If Data interpreter has misidentified the range of the found table, after you drag the found table to the canvas, click the drop-down arrow on that table, and then select Edit Found Table to adjust the corners of the found table (the top-left cell and bottom-right cell of the table).
After you have the data that you want to work with, you can apply any additional cleaning operations to your data so that you can analyze it.
Data Interpreter Example
In this example we are connecting to an Excel spreadsheet with violent crime data by city and state for the year 2016. This spreadsheet includes multiple tables on one sheet and some extra formatting.
Merged header cells
Extra white space
The extra formatting in this spreadsheet makes it difficult for Tableau to determine what the field headers and values are.
Instead, it reads the data vertically and assigns each column the default value F1, F2, F3 (Field 1, Field 2, Field 3) and so on. Blank cells are read as null values.
To see if Data Interpreter can help clean this data set, we select Use Data Interpreter.
Data Interpreter detected the proper headings for the fields, removed the extra formatting and found several sub-tables. The sub-tables are listed in the Sheets section in the Data pane and are named using the original sheet name and the cell ranges for each sub-table.
In this example there are three sub-tables: Crimes 2016 A4:H84, Crimes 2016 K5:L40, and Crimes 2016 O5:P56.
To examine the results of the Data Interpreter more closely, we click the Review the results link in the Data pane to view an annotated copy of the spreadsheet.
Here we see a copy of the original data, color coded to identify which data was identified as header data and which data was identified as field values.
The next tab shows us the sub-tables that Data Interpreter found, outlined by the cell ranges.
In this example the first sub-table, Crimes 2016 A4:H84, has the main data that we want to work with.
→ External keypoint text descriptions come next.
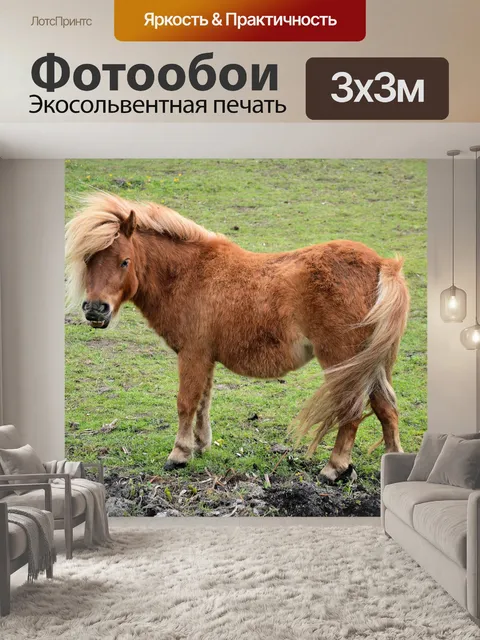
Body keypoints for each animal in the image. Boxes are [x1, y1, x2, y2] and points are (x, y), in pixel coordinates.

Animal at [65, 192, 410, 482]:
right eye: (88, 260)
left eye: (124, 261)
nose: (95, 310)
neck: (190, 274)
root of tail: (382, 265)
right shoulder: (205, 357)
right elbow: (203, 402)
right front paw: (200, 445)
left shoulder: (192, 354)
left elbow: (186, 402)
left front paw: (179, 454)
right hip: (372, 364)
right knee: (386, 409)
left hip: (343, 362)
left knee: (352, 412)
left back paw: (334, 468)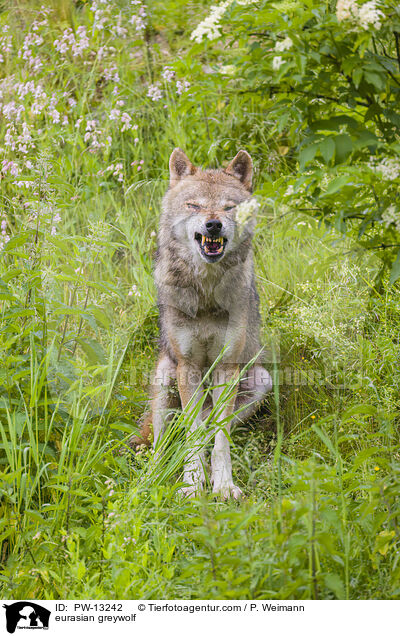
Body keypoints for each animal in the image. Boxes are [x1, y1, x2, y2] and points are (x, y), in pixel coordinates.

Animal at [134, 148, 272, 496]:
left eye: (228, 207)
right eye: (194, 205)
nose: (213, 224)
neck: (207, 293)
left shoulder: (226, 367)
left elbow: (219, 439)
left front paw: (223, 486)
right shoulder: (188, 367)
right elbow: (193, 434)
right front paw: (192, 486)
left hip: (260, 380)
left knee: (210, 427)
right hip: (164, 375)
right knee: (163, 443)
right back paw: (154, 479)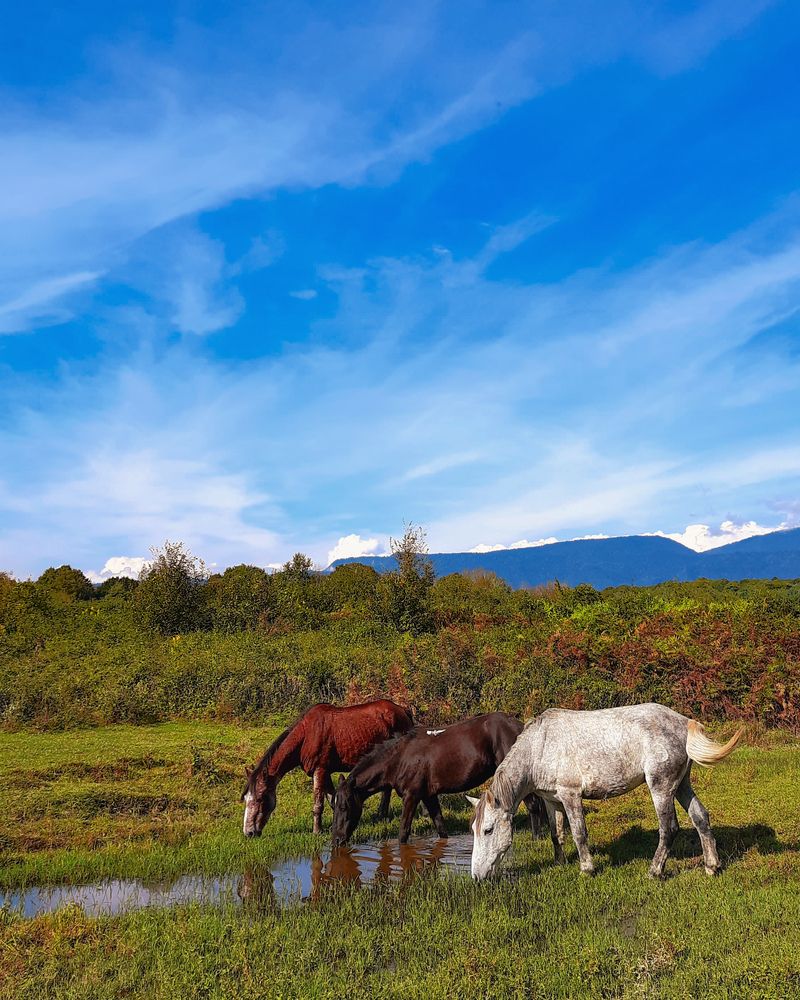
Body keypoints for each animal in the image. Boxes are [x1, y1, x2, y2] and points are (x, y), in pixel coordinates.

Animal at [242, 699, 414, 836]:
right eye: (245, 798)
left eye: (260, 798)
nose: (249, 833)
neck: (306, 735)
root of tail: (403, 711)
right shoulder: (325, 772)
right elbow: (333, 800)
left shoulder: (320, 770)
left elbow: (318, 805)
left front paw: (317, 831)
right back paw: (381, 814)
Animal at [331, 712, 546, 846]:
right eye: (333, 807)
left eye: (344, 806)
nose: (336, 840)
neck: (400, 758)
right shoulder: (429, 796)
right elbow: (441, 828)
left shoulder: (412, 796)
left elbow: (403, 833)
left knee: (533, 805)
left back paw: (536, 838)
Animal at [469, 703, 743, 881]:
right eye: (474, 830)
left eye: (488, 830)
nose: (477, 876)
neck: (541, 746)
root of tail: (684, 723)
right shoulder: (552, 800)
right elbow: (556, 834)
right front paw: (559, 863)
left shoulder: (570, 796)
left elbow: (579, 834)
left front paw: (587, 869)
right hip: (681, 784)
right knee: (700, 817)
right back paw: (712, 867)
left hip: (662, 787)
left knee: (669, 828)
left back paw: (654, 871)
To use this table as our data table, we can simply drag the original table off the canvas and then drag the new table to the canvas.
Once we have the data that we want to work with in the canvas, we can do some additional clean up on the data. For example we can:
Change the field names so that they represent city, state, and month names.
Pivot the months fields.
Drag in the third sub-table Crimes 2016 o5:P56 and join it to our first sub-table on the State field to include state populations for our analysis.
Hide any duplicate fields that were added as a result of the join.
The results might look something like this:
Now we are ready to start analyzing our data in Tableau.
The Data Interpreter option might not be available for the following reasons:
The data source is already in a format that Tableau can interpret: If Tableau Desktop doesn't need extra help from Data Interpreter to handle unique formatting or extraneous information, the Data Interpreter option is not available.
Many rows or many columns: The Data Interpreter option is not be available when your data has the following attributes:
Data contains more than 2000 columns.
Data contains more than 3000 rows and more than 150 columns.
The data source is not supported: Data Interpreter is only available for Microsoft Excel, Text (.csv) files, PDF files and Google Sheets. For Excel, your data must be in the .xls or .xlsx format.